DaveD has a great point about dress. I would take it a step further and argue that dress and physical fitness help others distinguish between boys and men. Prior to the rise of feminism and subsequent decline in femininity and masculinity, men dressed different from boys. Simple things, like wearing a hat, wearing leather shoes or boots instead of sneakers, avoiding clothing with sports logos, or something as simple as wearing a shirt with a collar and tucking it in makes you stand out because it communicates maturity and confidence. I find it utterly ridiculous that grown men and women, especially in their 30s and 40s, dressing like teenagers. Dress like a man, and you'll act a little more manly and get the kind of treatment a man deserves. Dress like a shlub, and you'll act like a shlub and get treated like one.

Badger said...

"If you are single, and want to improve your skills, go out and approach 1000 women. Make a plan to accomplish the goal in a few months.
...
In 6 months, you'll be above 99.9% of males in your environment in game."

I have recently committed myself to the 100-approach challenge (over a month). It's been a massive gamechanger. Not only has it further opened my eyes to how much opportunity there is out there, it has subtly changed my lifestyle such that I get out more because I have to find places to spend time where I'm going to meet women or I'll never make the metric.

That means more impromptu trips to the grocery store, the bookstore, the gym instead of my living-room workout, longer times out on weekends, putting an extra bar in my barhop.

Of course, that means I'm altering my lifestyle such that I AM more interesting. Funny how that works.
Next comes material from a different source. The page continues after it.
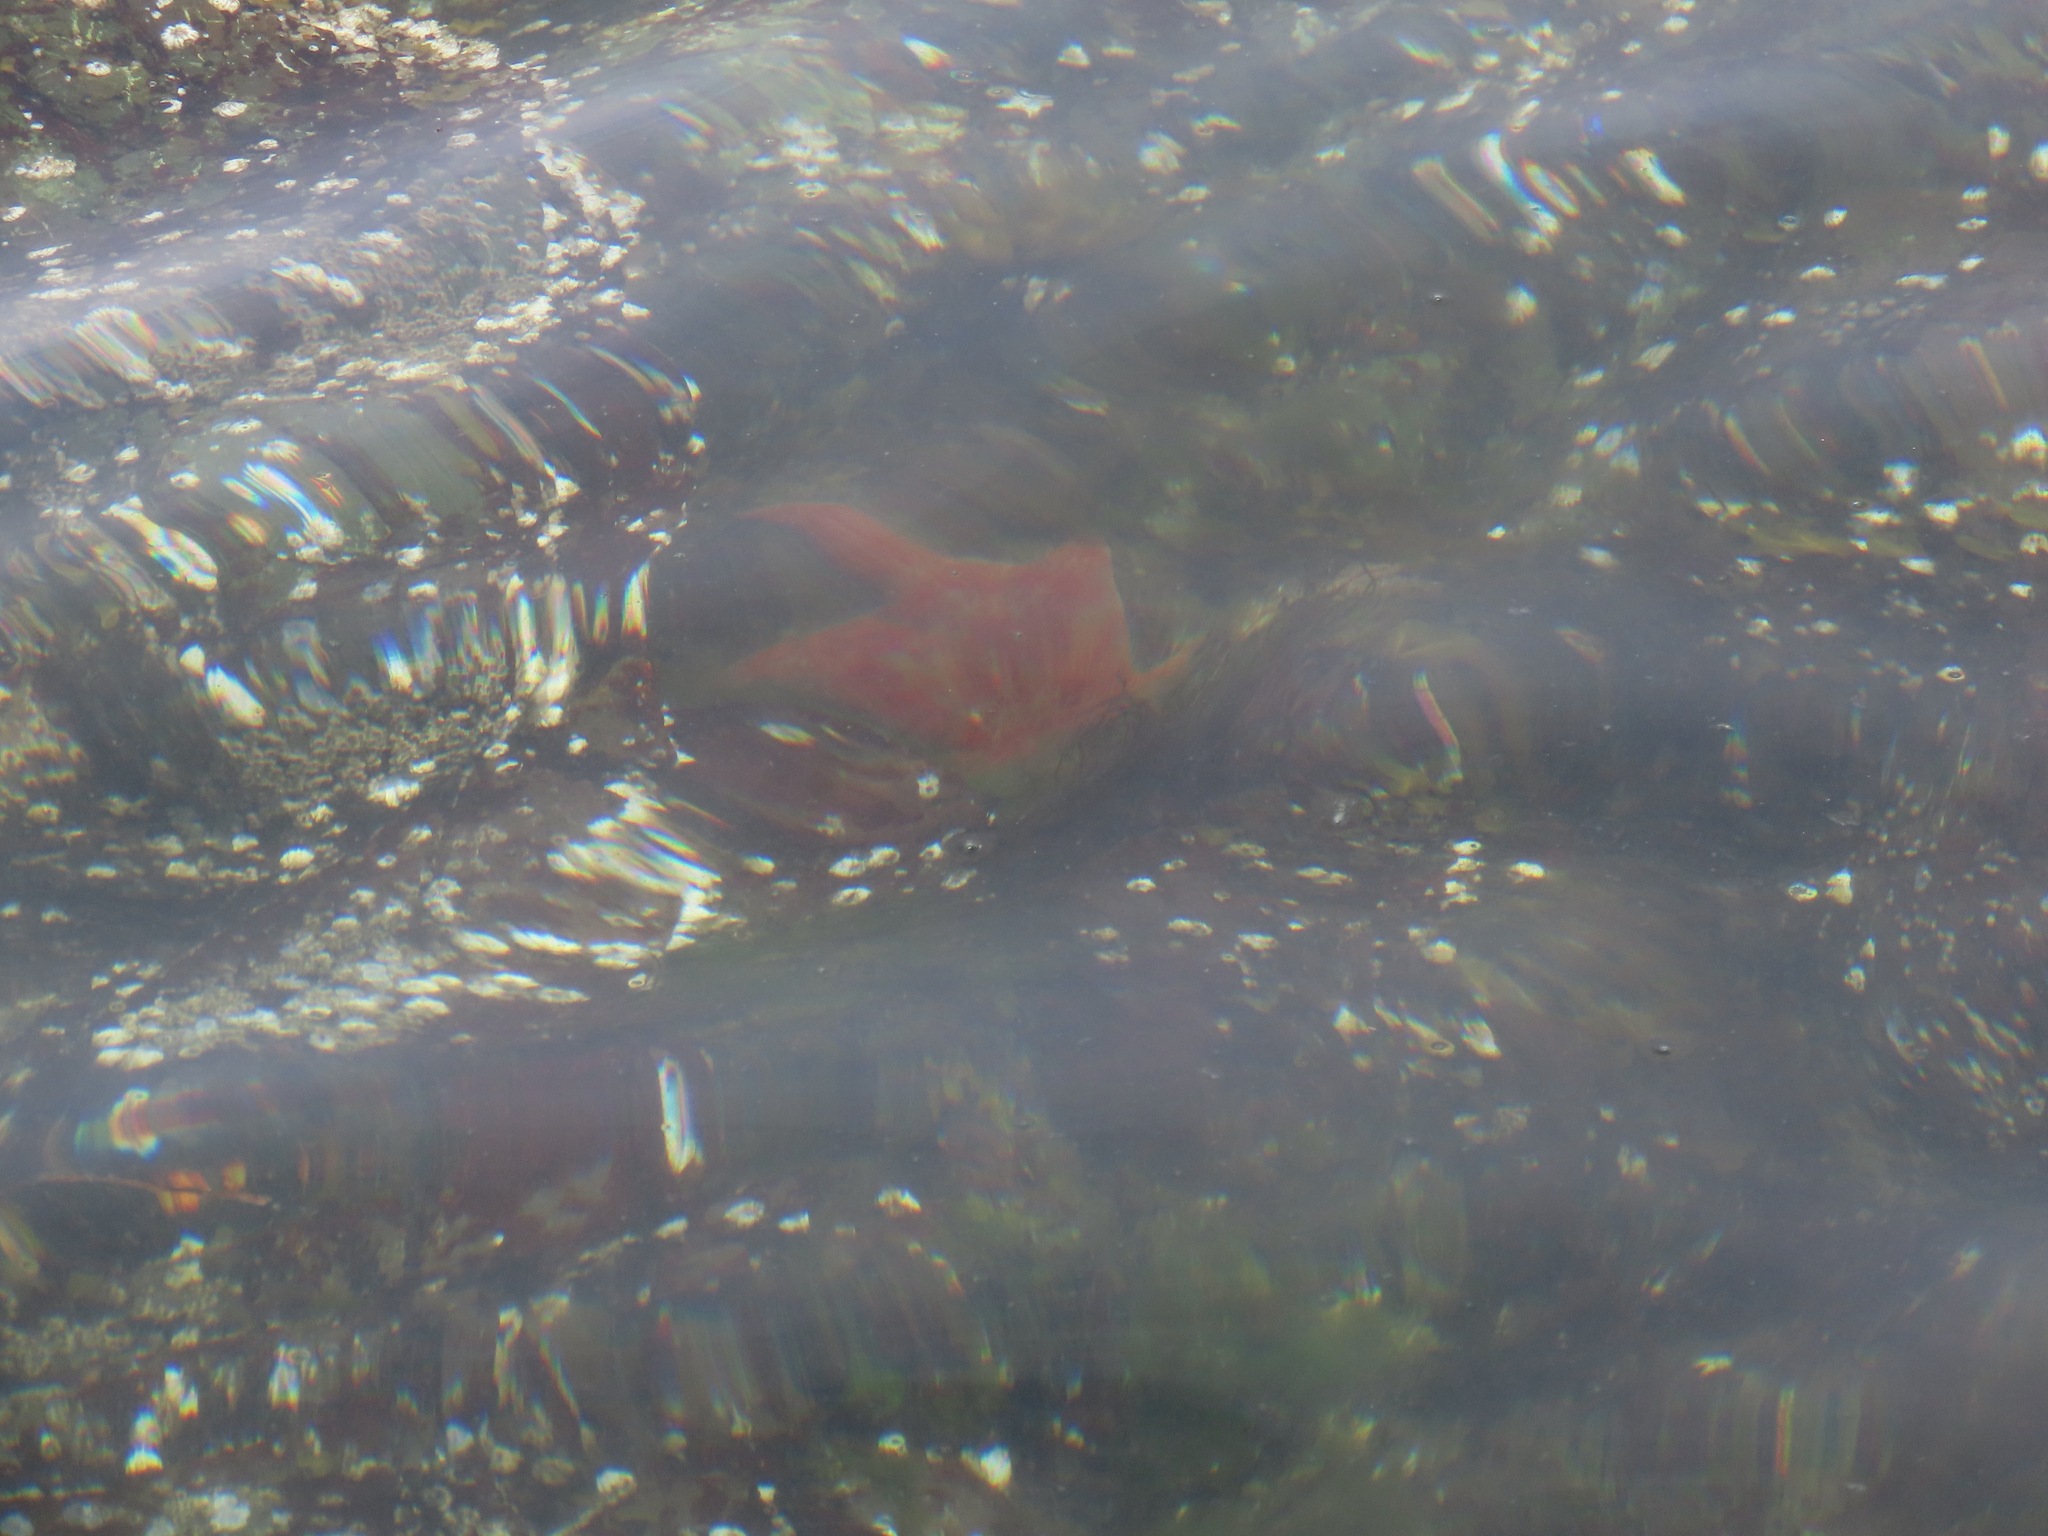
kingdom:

I'm well on pace to make it to 100 but it will cut close. It's amazing to see my friends marvel at me chatting up anything with a vagina in our vicinity, as if it took superhuman moxie to do so.

Badger said...

On hats: I've been donning fedoras recently, starting with a semi-costume outfit a friend helped me put together. My white straw fedora (lost in an encounter with a drunk on the street) was killer.

A good fedora certainly stands out; I advise men start with a narrow brim model as large fedoras can come off like sombreros these days. But they are classy. As someone here said, it's part of the long-begone uniform of masculinity.

demonkoryu said...

Re: Hats
The funny thing is, I've started Game with the decision not to wear one. My advice is to actually do the opposite and have nothing on top of you; that means, shave your head. YMMV, of course.

Ian Ironwood said...

@demonkoryu:

It's your choice, of course. Some men wear hats to conceal themselves, and doffing it is in their best interest as they take the Red Pill. But all too many fellows don't appreciate the variety of helpful things a hat can do for you. And in this day of CCTV cameras and harsh UV, a hat can have a number of uses. If nothing else, it gives you something to do with your hands. But you're right, YMMV.

Bocaj6487 said...

1. Work out, ok ive started a few months ago, i totally agree
2. Dont worship women! A terrible sin that i have only recently been able to conquer in my life thanks to God obviously, a good pastor friend who called me on it, and Vox. Thank you.
3. Dont take shit from women, be a man! That also came with number 2.